Geisel dedicated the book to his friend Mitsugi Nakamura, dean of Doshisha University in Kyoto, who influenced both Geisel’s research in Japan and the story about Horton.

First Lady Michelle Obama reads First Lady Michelle Obama reads “Cat in the Hat” at the Library of Congress in Washington, D.C., March 2, 2010. (Credit: White House)

Today, most people remember Geisel’s message about inclusivity, the one they learned as kids reading Horton Hears a Who over and over. The book has long been interpreted as a call for equality and a reminder of human value, and its message of “a person’s a person” has even been adopted by the pro-life movement in the past few decades.

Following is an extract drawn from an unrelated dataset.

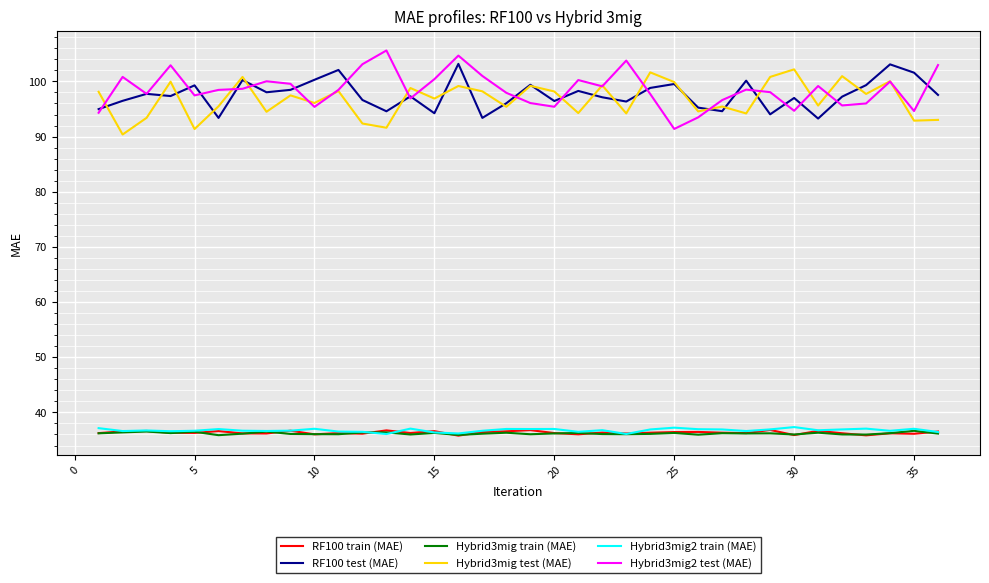

What is the greatest value displayed?

105.6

If Geisel had endured a 2017-level reaction to his racist cartoons at the time, he might not have been able to visit Japan. His career would have taken a devastating hit in America, and countless children likely would have missed out on his books. Fortunately, he lived before social media mobs existed to drag someone’s name through the mud and make it nearly impossible for anyone to experience growth and grace. He had space to think; to grow as a person and visit another country; and to work out his own salvation by writing an enduring children’s classic.

Credit: Flickr Creative Commons Credit: Flickr Creative Commons

The Sneetches is another Dr. Seuss book that teaches a message of equality and acceptance. In the story, star-bellied and plain-belled “sneetches” live on the beaches, and those with stars think they’re better than those without. They finally realize that they’re all the same – and they’re much happier being equal.

“The day they decided that Sneetches are Sneetches

And no kind of Sneetch is the best on the beaches

That day, all the Sneetches forgot about stars

And whether they had one, or not, upon thars.”

Did Geisel sneak messages into his children’s books the way he had earlier used propaganda to promote American patriotism and liberal ideals in cartoons? He admitted in later years that yes, his books were quietly propagandistic.

“The morals sneak in, as they do in all drama,” he said. “Every story’s got to have a winner, so I happen to make the good guys win.”

*Yes, the Bible describes the creature that swallowed Jonah as a “great fish,” but “whale” is usually what people reference.